Start of Text provided

H.P. court docket
Nov. 20, 2017
Judge D.R. Shynkar
A young Sucker Creek man will have to dig deep into his pockets to pay for damages of almost $2,900 to an all-terrain vehicle he stole.
Thomas Cecil Willier-Lewis, 22, was ordered to pay $2,883.73 for damages when he appeared in High Prairie provincial court Nov. 20.
That was the figure given by Crown prosecutor Haydn Shook, who explained the charges of theft of a motor vehicle on Aug. 15, 2016.
“The aggravating factor is the severity of the damage,” Shook says.
Willier-Lewis was sentenced consecutively to 20 days in jail for assault and failing to comply with an undertaking and 10 days each for theft of a motor vehicle and for failing to appear in court for a trial.
He was credited for time served.
Willier-Lewis was drinking alcohol with his common law wife on Oct. 27, 2017 when, “for whatever reason”, he struck her in the face and caused bruising near one of her eyes, Crown says.
“Domestic violence is a serious problem in society,” Judge D.R. Shynkar says.

End of Text provided

**Tasks to complete**
1 > Answer from the court docket:
(a) How old is Thomas Cecil Willier-Lewis?
(b) What is the name of the Crown prosecutor?
(c) How many days in jail was he given for assault and failing to comply with an undertaking?
2 > Reproduce the stretch of the court docket from "Willier-Lewis was drinking" through "D.R. Shynkar says.".
The entries after this court docket are separate material.

Start of Excerpted records

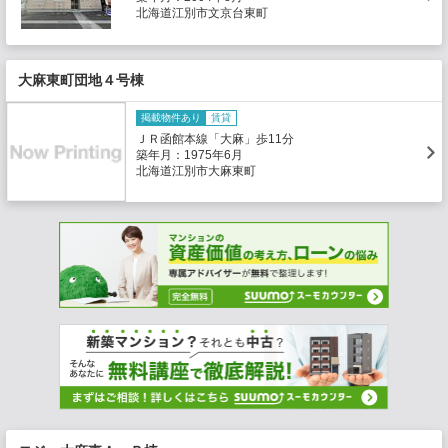
北海道江別市文京台東町
大麻東町団地４号棟
掲載物件あり
賃貸
ＪＲ函館本線「大麻」歩11分
築年月：1975年6月
北海道江別市大麻東町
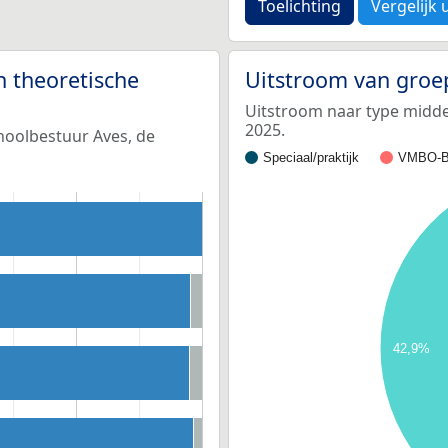
Toelichting
Vergelijk 
n theoretische
Uitstroom van groe
Uitstroom naar type middel
2025.
choolbestuur Aves, de
Speciaal/praktijk
VMBO-B
42,9%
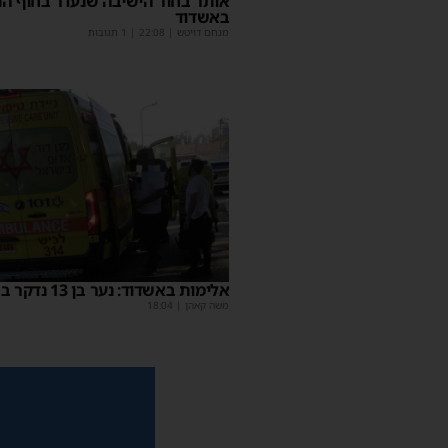
אותר בחור הישיבה שנעדר בחוף הנ
באשדוד
מנחם דויטש
|
22:08
| 1 תגובות
אלימות באשדוד: נער בן 13 נדקר ברגלו
משה קאהן
|
18:04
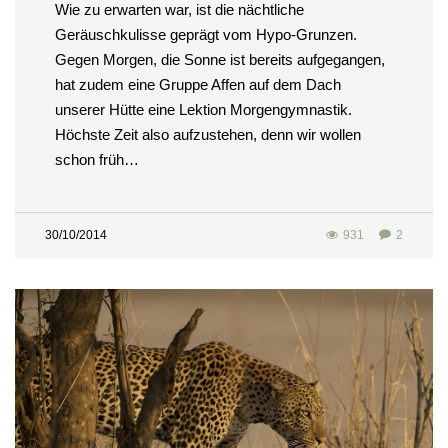
Wie zu erwarten war, ist die nächtliche
Geräuschkulisse geprägt vom Hypo-Grunzen.
Gegen Morgen, die Sonne ist bereits aufgegangen,
hat zudem eine Gruppe Affen auf dem Dach
unserer Hütte eine Lektion Morgengymnastik.
Höchste Zeit also aufzustehen, denn wir wollen
schon früh…
30/10/2014
931
2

End of Excerpted records

**Per-task outputs**
1 >
(a) 22
(b) Haydn Shook
(c) 20 days

2 >
Willier-Lewis was drinking alcohol with his common law wife on Oct. 27, 2017 when, “for whatever reason”, he struck her in the face and caused bruising near one of her eyes, Crown says.
“Domestic violence is a serious problem in society,” Judge D.R. Shynkar says.